# Meet the multiplex mess :)



## The H. (Feb 13, 2012)

Hi all,

I am no native speaker. So please bear with my English









I just wanted to present my two first creations. Both are made of 10 mm Multiplex since I had some pieces lying around from another project.
I used the "Arrowshooter Ergo" from Bill Hays and "The Tsunami" by Big Papa as templates. Thanks folks for sharing your designs !

Since I didn't want to order Theraband from the bay I simply grabbed two packages of "fitness bands" when they were available on a local store.

Both designs work very nicely although the 10 mm multiplex feels a bit uncomfortable when shooting the Arrowshooter with the strong blue bands. While I do not share the strong arms of Jorg Sprawe, I still can pull and hold a pretty strong compound bow. But in the end I can hardly draw the double blue bands beyond my ears. No way to even think about doing butterfly shooting.

The leather I have used for the pouches is unfortunately very slick. For shooting arrows I have added a "D-loop" as experiment. Four holes in the pouch plus two zip-ties form a sort of "bucket" in which the unfletched part of the arrow resides. I think this design could also work for commercially produces arrows instead of either using a d-loop attached to your bands or modifying the end of the arrow with a golf tee.
◆ ◆ ◆ ◆
Answer each question from the multiplex post.
(a) How thick is the Multiplex used for both creations?
(b) Which two designs served as templates?
(c) What do the four holes in the pouch and the two zip-ties form?
Rely on the post alone for every answer.

DATASET —
◆ ◆ ◆ ◆
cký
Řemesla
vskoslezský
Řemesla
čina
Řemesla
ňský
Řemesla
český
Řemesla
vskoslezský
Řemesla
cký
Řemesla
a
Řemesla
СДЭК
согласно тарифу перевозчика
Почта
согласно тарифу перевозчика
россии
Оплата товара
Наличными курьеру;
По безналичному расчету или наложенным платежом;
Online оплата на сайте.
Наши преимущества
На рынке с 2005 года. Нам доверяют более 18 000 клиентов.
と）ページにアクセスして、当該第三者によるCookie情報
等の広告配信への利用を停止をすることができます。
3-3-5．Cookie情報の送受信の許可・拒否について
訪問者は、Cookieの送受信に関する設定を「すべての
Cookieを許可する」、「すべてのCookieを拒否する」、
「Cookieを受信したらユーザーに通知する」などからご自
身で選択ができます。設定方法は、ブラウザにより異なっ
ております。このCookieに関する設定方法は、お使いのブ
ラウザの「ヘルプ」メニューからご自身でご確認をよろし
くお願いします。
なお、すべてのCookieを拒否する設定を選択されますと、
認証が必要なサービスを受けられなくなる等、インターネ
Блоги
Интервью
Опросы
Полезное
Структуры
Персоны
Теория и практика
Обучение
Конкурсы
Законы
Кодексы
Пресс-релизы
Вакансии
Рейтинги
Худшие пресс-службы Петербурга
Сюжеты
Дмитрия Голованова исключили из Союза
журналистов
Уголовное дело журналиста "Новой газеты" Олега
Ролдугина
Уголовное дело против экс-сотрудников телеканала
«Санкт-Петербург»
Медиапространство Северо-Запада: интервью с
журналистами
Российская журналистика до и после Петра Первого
◆ ◆ ◆ ◆
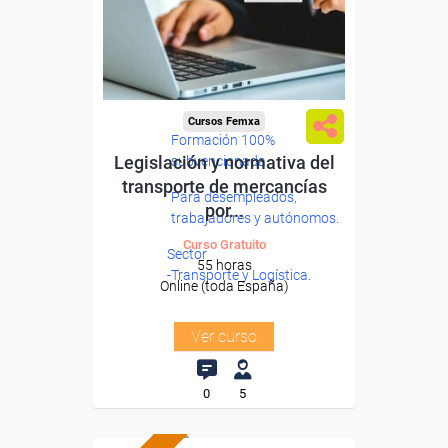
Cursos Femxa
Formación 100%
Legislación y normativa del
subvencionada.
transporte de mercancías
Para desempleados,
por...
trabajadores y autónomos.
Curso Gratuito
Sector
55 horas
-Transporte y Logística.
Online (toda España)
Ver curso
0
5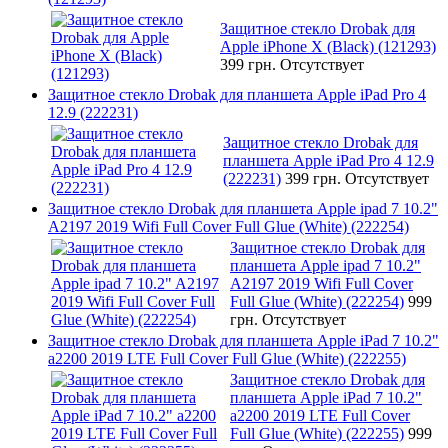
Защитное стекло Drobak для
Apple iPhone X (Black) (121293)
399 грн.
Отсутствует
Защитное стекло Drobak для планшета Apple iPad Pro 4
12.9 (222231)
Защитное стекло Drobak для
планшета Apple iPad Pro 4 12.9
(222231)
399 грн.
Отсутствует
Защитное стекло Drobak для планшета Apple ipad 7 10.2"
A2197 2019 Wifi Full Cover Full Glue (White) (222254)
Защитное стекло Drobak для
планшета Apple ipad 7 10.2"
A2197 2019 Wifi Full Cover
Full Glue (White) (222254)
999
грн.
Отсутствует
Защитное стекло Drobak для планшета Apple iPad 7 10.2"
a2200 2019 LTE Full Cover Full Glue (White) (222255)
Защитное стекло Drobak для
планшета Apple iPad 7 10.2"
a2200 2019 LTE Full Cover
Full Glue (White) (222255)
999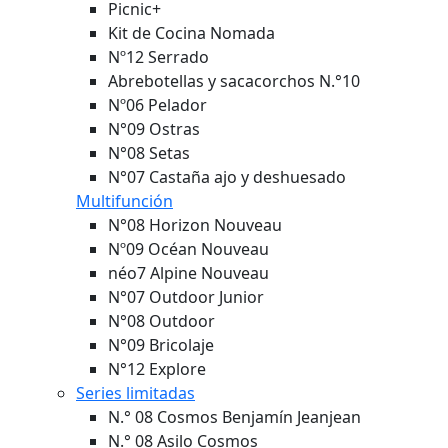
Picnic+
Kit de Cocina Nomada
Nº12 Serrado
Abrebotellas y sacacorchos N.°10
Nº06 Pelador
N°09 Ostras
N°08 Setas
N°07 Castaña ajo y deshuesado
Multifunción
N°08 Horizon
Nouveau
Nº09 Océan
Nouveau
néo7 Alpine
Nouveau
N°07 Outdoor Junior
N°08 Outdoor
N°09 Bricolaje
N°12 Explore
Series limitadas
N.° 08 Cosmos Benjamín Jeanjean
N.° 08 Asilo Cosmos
◆ ◆ ◆ ◆
REPLY —
(a) 10 mm.
(b) The "Arrowshooter Ergo" from Bill Hays and "The Tsunami" by Big Papa.
(c) A sort of "bucket" in which the unfletched part of the arrow resides.